See GitHub Actions and Azure DevOps for complete pipeline templates.


5. Upgrading

5.1 Check for updates

udp-cicd check-update

5.2 Upgrade to the latest version

dotnet tool update --global udp-cicd

5.3 Pin a specific version

For reproducible CI/CD pipelines, pin the version when installing:

dotnet tool install --global udp-cicd --version 1.0.3

Or commit a tool manifest (.config/dotnet-tools.json) and run dotnet tool restore.


6. Troubleshooting installation issues

6.1 udp-cicd: command not found

Cause: The .NET global tools directory is not on the PATH.

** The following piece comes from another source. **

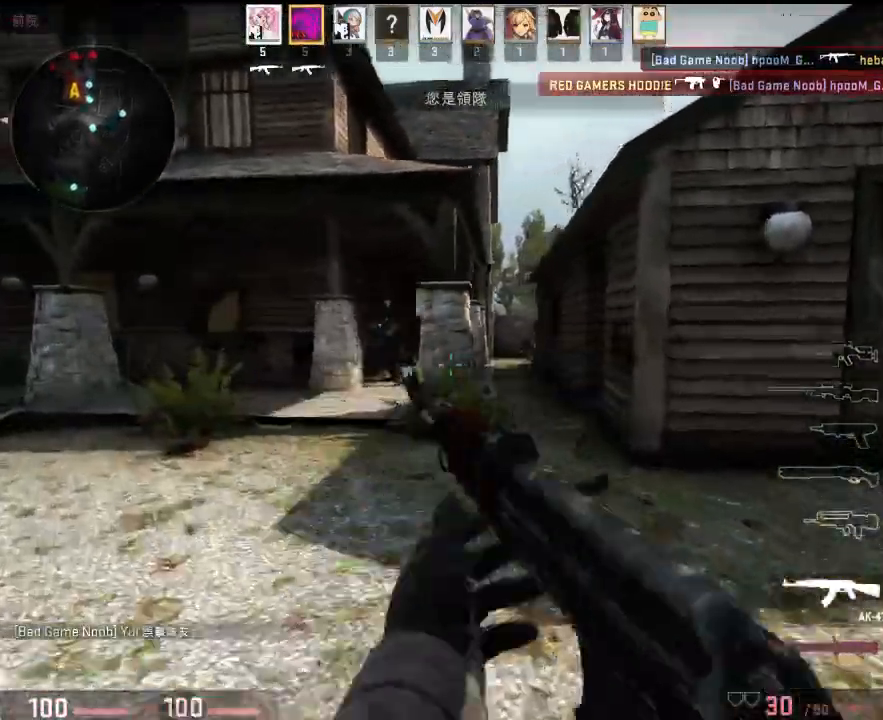
{"keys": ["a", "w"], "events": [[17, "a", "up"], [134, "a", "down"]]}
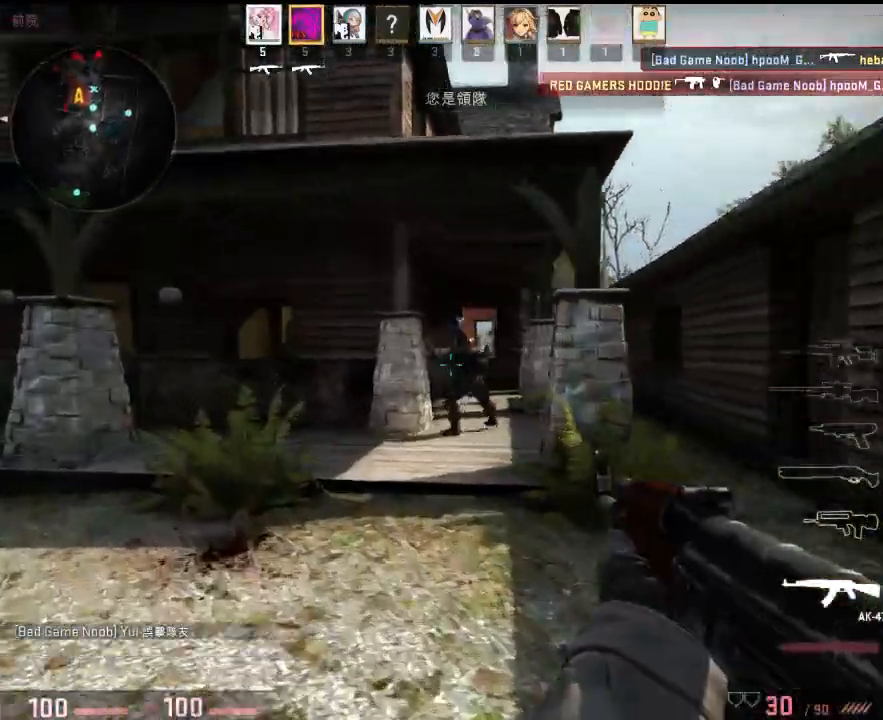
{"keys": ["d", "w"], "events": [[133, "a", "up"], [133, "d", "down"], [167, "w", "up"], [384, "w", "down"]]}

Resolution: Add it to the shell profile.

# macOS / Linux (~/.zshrc or ~/.bashrc)
export PATH="$PATH:$HOME/.dotnet/tools"
# Windows (PowerShell profile)
$env:PATH += ";$env:USERPROFILE\.dotnet\tools"

6.2 az login errors

Cause: The Azure CLI is not installed or not authenticated.

Resolution:

az --version           # confirm the CLI is installed (see https://aka.ms/installazurecli)
az login               # sign in
az account show --query '{name:name, tenantId:tenantId}' -o table

6.3 Proxy or firewall issues

If you are behind a corporate proxy, configure NuGet and the Azure CLI:

export HTTPS_PROXY=http://proxy.example.com:8080
dotnet tool install --global udp-cicd
az login

If your firewall blocks nuget.org, install from a private NuGet feed with --add-source <feed-url>.